自社が使用したい特許を他社が保有する場合(他社の特許権を自社が侵害するおそれがある場合)には通常、事前にその他社の許可を得る(ライセンスを受ける)必要があります。当然、ライセンスを受けるためには相応の対価を要求されます。この場合、特許上の弱みがあるといえます。
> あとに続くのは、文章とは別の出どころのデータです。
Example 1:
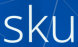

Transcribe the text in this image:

sku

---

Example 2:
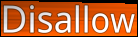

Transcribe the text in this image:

Disallow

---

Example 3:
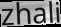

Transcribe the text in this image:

zhali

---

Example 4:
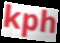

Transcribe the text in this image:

kph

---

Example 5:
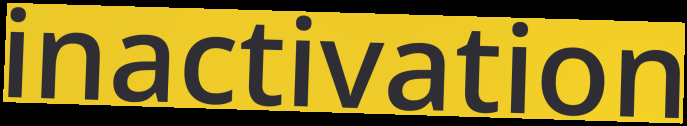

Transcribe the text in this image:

inactivation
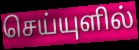
செய்யுளில்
ところが、自社が保有する特許をその他社が使用したい場合(自社の特許権を他社が侵害するおそれがある場合)はどうでしょうか。言い換えれば、お互いがお互いの特許を使用したい場合です。この場合には、お互いの特許をお互いにライセンス(クロスライセンス)することで丸く治めることができます。攻撃は最大の防御といえます。

事例紹介

💡知的財産戦略の基本的な考え方

キヤノン株式会社元専務取締役である弁理士の丸島先生による知的財産戦略のご紹介。戦略的クロスライセンスにより事業化前に知財上の弱みを解消することの重要性を説いています。

社員のモチベーション向上

効果:人材の有効活用により業績向上が期待できる。

企業は人なり。松下幸之助さんの言葉です。言うまでもなく、企業にとって「人」が最大の資産であることを意味しています。「人」のモチベーションを上げることができれば、企業全体も元気になり、業績向上が期待できます。
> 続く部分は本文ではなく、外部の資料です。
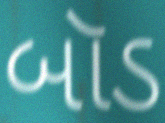
બૉડ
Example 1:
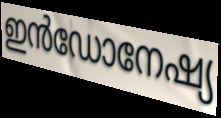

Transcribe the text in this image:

ഇൻഡോനേഷ്യ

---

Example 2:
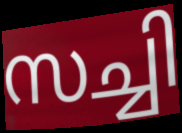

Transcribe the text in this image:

സച്ചി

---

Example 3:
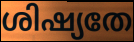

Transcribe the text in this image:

ശിഷ്യതേ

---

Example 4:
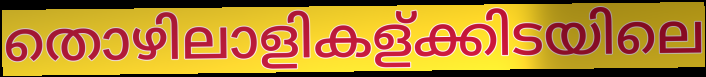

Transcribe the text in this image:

തൊഴിലാളികള്ക്കിടയിലെ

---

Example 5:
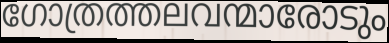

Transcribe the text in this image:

ഗോത്രത്തലവന്മാരോടും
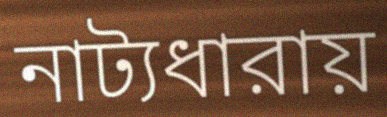
নাট্যধারায়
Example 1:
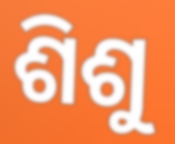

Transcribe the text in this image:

ଶିଶୁ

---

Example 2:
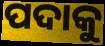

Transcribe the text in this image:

ପଦାକୁ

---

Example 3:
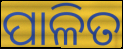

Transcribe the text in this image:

ପାଳିତ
大手企業の下請けに徹し、言われたことをただひたすらに行う企業。自らの頭で考え、新しいものを創り出す企業。どちらの企業で働きたいと思いますでしょうか。当然、後者だと思います。後者のような風潮がある企業の社員はイキイキとしているものです。さらに、良い特許がとれた場合には、その発明をした人に報奨金を与えるなどすることで「人」のモチベーションをさらに向上できるはずです。

事例紹介

💡㈱コーワの特許戦略

同社は、特許の申請を通じて社員のチャレンジ精神の高揚などを図っています。

デメリット

コストがかかる

特許1件で、特許庁に支払う費用が約20万(中小企業は割引があります。)、弁理士費用が50万前後かかります。具体的な料金は以下のサイトをご参照ください

知的財産専門の社員を雇うという選択肢もありますが、平均年収は600万程度です。

費用相場

公開される

特許を取得するためには、発明の内容を記載した書面を作成する必要があります。この書面は、特許を出願した日から1年半後に公開されます。ネット上に公開されるため全世界の人が見える環境下に置かれることとなります。
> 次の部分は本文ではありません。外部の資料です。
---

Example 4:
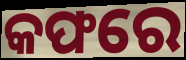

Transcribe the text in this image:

କଫରେ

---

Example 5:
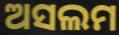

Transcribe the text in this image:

ଅସଲମ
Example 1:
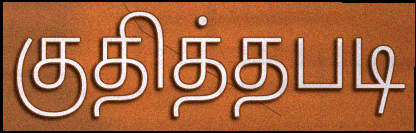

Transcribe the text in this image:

குதித்தபடி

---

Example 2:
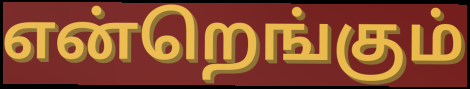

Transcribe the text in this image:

என்றெங்கும்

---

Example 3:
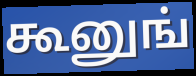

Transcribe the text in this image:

கூனுங்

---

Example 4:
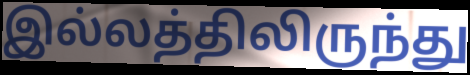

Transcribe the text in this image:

இல்லத்திலிருந்து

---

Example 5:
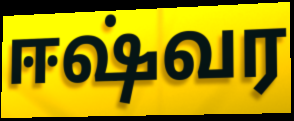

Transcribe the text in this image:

ஈஷ்வர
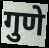
गुणे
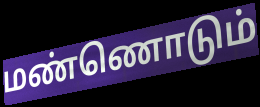
மண்ணொடும்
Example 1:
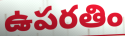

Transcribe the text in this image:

ఉపరతిం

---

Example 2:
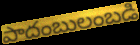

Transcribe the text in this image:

పాదంబులంబడి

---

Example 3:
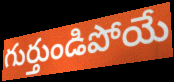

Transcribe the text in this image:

గుర్తుండిపోయే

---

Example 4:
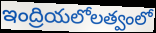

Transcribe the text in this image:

ఇంద్రియలోలత్వంలో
特許を取得しなくても模倣されるおそれが低い発明については特許出願をするべきではありません。例えば、製品を分析しても発明の特徴がわからない場合です。具体例としては、コカ・コーラが有名です。

特許出願を行わない場合は、徹底した管理を行い、発明の情報が流出することを防止する必要があります。これにより、半永久的にその発明を独占することができます。